II) L’existentialisme en situation ou l’amorce des thèmes majeurs de la pièce

 

A) le thème du regard : l’obligation d’affronter la vérité

 

- L’absence de miroir et de fenêtre dans la chambre est tout de suite remarquée par Garcin qui ironise aussitôt : « Et pourquoi se regarderait-on dans les glaces ? ». Il enchaîne en affirmant : « je regarde la situation en face », phrase qu’il répète plus loin comme pour se persuader lui-même qu’il va pouvoir assumer sa nouvelle condition. Le verbe « regarder » est donc employé de manière polysémique : la vue et la recherche de la vérité. Dans ce lieu-là, on ne peut voir son image matérielle mais uniquement s’efforcer de comprendre quelque chose en « regardant » à l’intérieur de soi-même.

- C’est pourquoi, il n’y a pas de « coupure », c’est-à-dire pas de nuit, pas de sommeil et donc pas de lit et l’électricité branchée en permanence ! « Les yeux ouverts. Pour toujours. Il fera grand jour dans mes yeux. Et dans ma tête ».

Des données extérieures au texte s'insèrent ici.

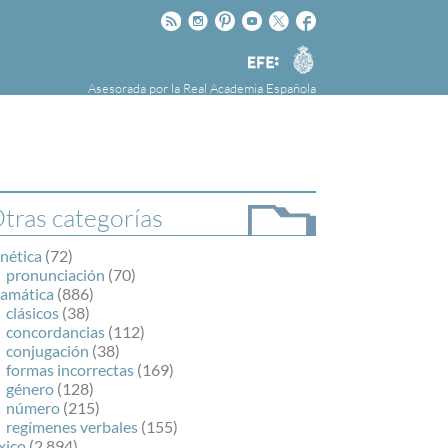
Rss
Instagram
Pinteres
Youtube
Twitter
Facebook
RAE
Agencia
EFE
Asesorada por la
Real Academia Española
nú
NOTICIAS
SOBRE LA FUNDÉURAE
FundéuRAE es una fundación patrocinada por
la Agencia Efe y la Real Academia Española,
cuyo objetivo es colaborar con el buen uso del
tras categorías
español en los medios de comunicación y en
Internet.
nética
(72)
pronunciación
(70)
ramática
(886)
clásicos
(38)
concordancias
(112)
conjugación
(38)
formas incorrectas
(169)
género
(128)
número
(215)
regímenes verbales
(155)
xico
(2.894)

- Garcin va se livrer à un singulier éloge du sommeil et du rêve : « là-bas il y avait les nuits ; Je dormais. J’avais le sommeil douillet. Par compensation. Je me faisais faire des rêves simples. Il y avait une prairie … Une prairie, c’est tout. Je rêvais que je me promenais dedans ». Le sommeil semble réparer autre chose que la simple fatigue. « Par compensation » intrigue, tout comme les « situations fausses » qu’adorait Garcin, comme il le reconnaît dès le début. D’ailleurs, sans sommeil, il s’inquiète : « Comment pourrai-je me supporter ? ». Garcin va-t-il être contraint à une introspection permanente pour examiner sa vie et sans doute ses fautes ?

 

B) La privation de liberté et d’action

 

- Les objets résistent et n’obéissent plus à leur usage. Ainsi, le bronze de Barbedienne, trop lourd, ne peut être soulevé pour être jeté contre la lampe pour l’éteindre. Un coupe-papier est là qui ne sert apparemment à rien puisqu’il n’y a pas de livres à couper (les pages des livres n’étaient pas découpées dans les années 40). La sonnette est capricieuse et ne fonctionne pas régulièrement. Tout semble détraqué et absurde.

- Le lieu ne donne pas sur l’extérieur : pas de fenêtre, des couloirs derrière la porte et encore des couloirs. La porte est verrouillée. Impossible de s’échapper.

- Garcin est donc prisonnier et n’a aucune possibilité de « divertissement » au sens de Pascal. Même la visite du garçon est aléatoire. Va-t-il se retrouver seul face à lui-même pour l’éternité, sans repos, sans activité et sans liberté ? C’est bien ce qu’il redoute et il se met à frapper frénétiquement contre la porte dès la sortie du garçon.

 

La scène d’exposition est mystérieuse à bien des égards : incertitude sur la nature réelle du lieu malgré une forte présomption qu’il s’agisse d’un enfer spécial. On ne sait rien du rôle exact du garçon, ni s’il va revenir. Quant à Garcin, on sent qu’il a quelque chose à se reprocher mais on ne sait pas quoi. Cependant on se doute que cet enfer sera psychologique et moral et que « avoir les yeux toujours ouverts », l’enfermement, l’absence d’occupation et peut-être la solitude éternelle risquent de rendre fou Garcin ou de l’anéantir. La force de cette scène c’est qu’elle laisse planer bien des incertitudes et soulève bien des questions : pourquoi une telle insistance sur le thème du regard ? Apparemment le regard fixe du garçon a gêné Garcin, il n’y a donc pas que le fait de ne pas pouvoir se voir lui-même qui est en cause. Sartre introduit très habilement sa problématique du jugement d’autrui et de soi-même. C’est pour cette raison que Garcin va avoir « de la visite » et  ses visiteuses et « colocataires » vont le regarder comme lui-même va aussi le faire et là, va vraiment commencer l’enfer. Le regard, c’est le symbole de la recherche de la vérité mais c’est surtout ce qui met l’homme en relation et en interaction avec les autres. On n’existe que par le regard des autres et leur jugement. Peut-on se cacher et mentir quand tous les artifices de la vie  disparaissent ? A-t-on des comptes à rendre aux autres ? Ce sont bien là les enjeux de la pièce et de l’existentialisme en action et en représentation.